= PROBLEM TO SOLVE =
Each line holding the string "José" is to be copied from the data.

= RECORDS PROVIDED =
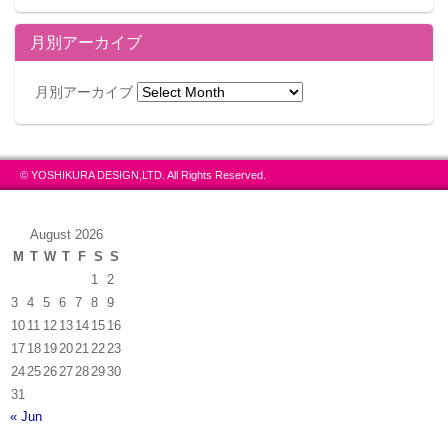
月別アーカイブ
月別アーカイブ
© YOSHIKURA DESIGN,LTD. All Rights Reserved.
August 2026
M
T
W
T
F
S
S
1
2
3
4
5
6
7
8
9
10
11
12
13
14
15
16
17
18
19
20
21
22
23
24
25
26
27
28
29
30
31
« Jun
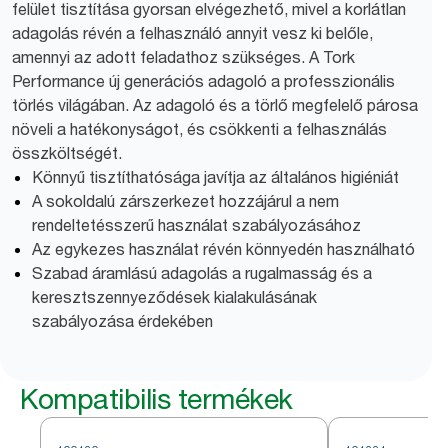
felület tisztítása gyorsan elvégezhető, mivel a korlátlan
adagolás révén a felhasználó annyit vesz ki belőle,
amennyi az adott feladathoz szükséges. A Tork
Performance új generációs adagoló a professzionális
törlés világában. Az adagoló és a törlő megfelelő párosa
növeli a hatékonyságot, és csökkenti a felhasználás
összköltségét.
Könnyű tisztíthatósága javítja az általános higiéniát
A sokoldalú zárszerkezet hozzájárul a nem
rendeltetésszerű használat szabályozásához
Az egykezes használat révén könnyedén használható
Szabad áramlású adagolás a rugalmasság és a
keresztszennyeződések kialakulásának
szabályozása érdekében
Kompatibilis termékek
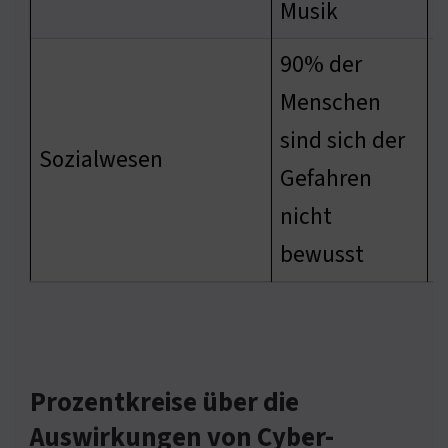
Musik
90% der
Menschen
sind sich der
E
Sozialwesen
Gefahren
f
nicht
bewusst
Prozentkreise über die
Auswirkungen von Cyber-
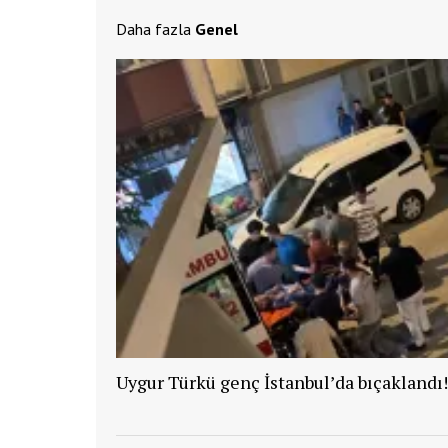
Daha fazla
Genel
Uygur Türkü genç İstanbul’da bıçaklandı!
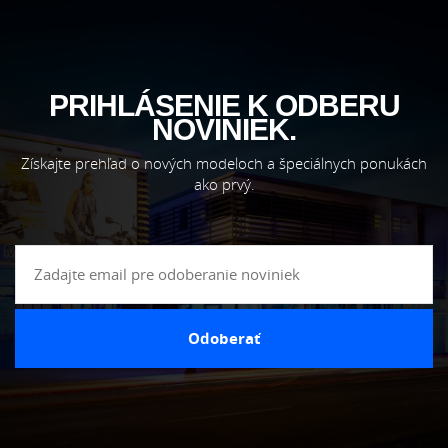
PRIHLÁSENIE K ODBERU
NOVINIEK.
Získajte prehľad o nových modeloch a špeciálnych ponukách
ako prvý.
Odoberať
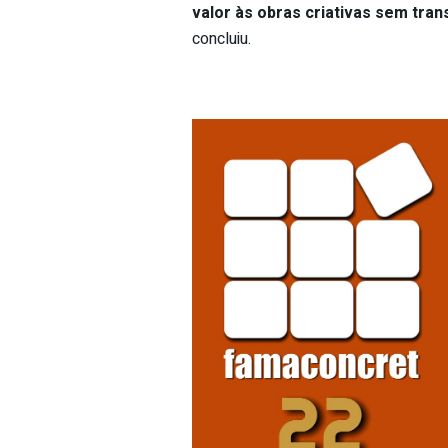
valor às obras criativas sem tra
concluiu.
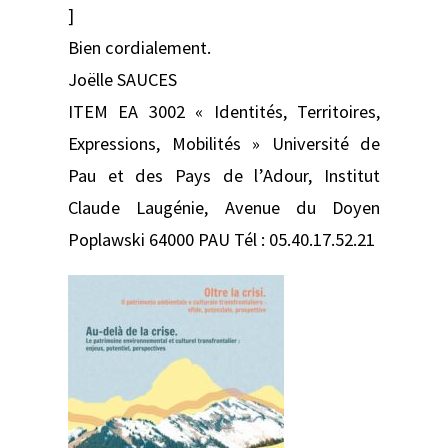
]
Bien cordialement.
Joëlle SAUCES
ITEM EA 3002 « Identités, Territoires,
Expressions, Mobilités » Université de
Pau et des Pays de l’Adour, Institut
Claude Laugénie, Avenue du Doyen
Poplawski 64000 PAU Tél : 05.40.17.52.21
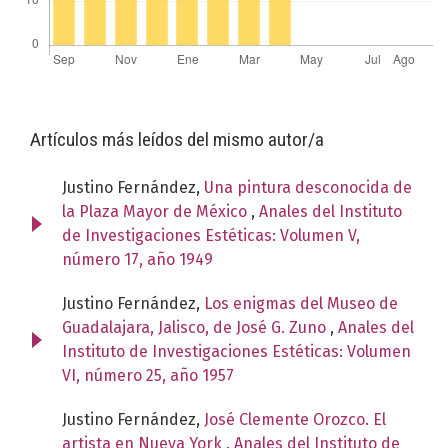
Artículos más leídos del mismo autor/a
Justino Fernández,
Una pintura desconocida de
la Plaza Mayor de México
,
Anales del Instituto
de Investigaciones Estéticas: Volumen V,
número 17, año 1949
Justino Fernández,
Los enigmas del Museo de
Guadalajara, Jalisco, de José G. Zuno
,
Anales del
Instituto de Investigaciones Estéticas: Volumen
VI, número 25, año 1957
Justino Fernández,
José Clemente Orozco. El
artista en Nueva York
,
Anales del Instituto de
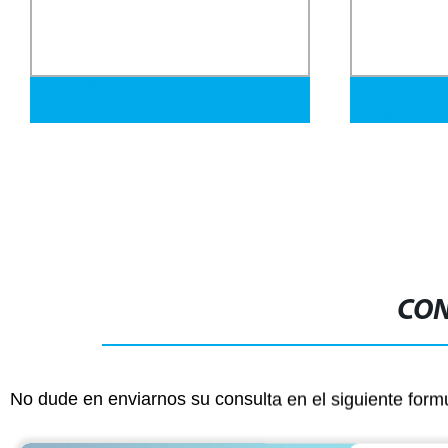
Horno de fusión por inducción de
Yuantai Der
frecuencia media de Aps Electric 200kg
tubo cuadrad
150kg 50kg para chatarra de latón,
negro, molin
bronce, cobre, aluminio, hierro fundido
acero 400*50
y acero inoxidable a precio de fábrica
CON
No dude en enviarnos su consulta en el siguiente form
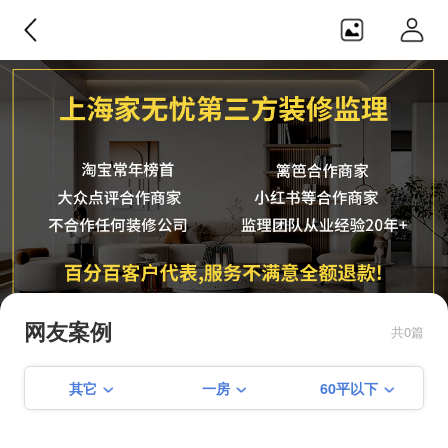
家无忧监理
纯正第三方，不合作任何装修公
司，监理团队从业经验20年+，服务
网友案例
共0篇
不满意可全额退款！！
其它
一房
60平以下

= ANSWER TO THIS TASK =
Guadalajara, Jalisco, de José G. Zuno
José Clemente Orozco. El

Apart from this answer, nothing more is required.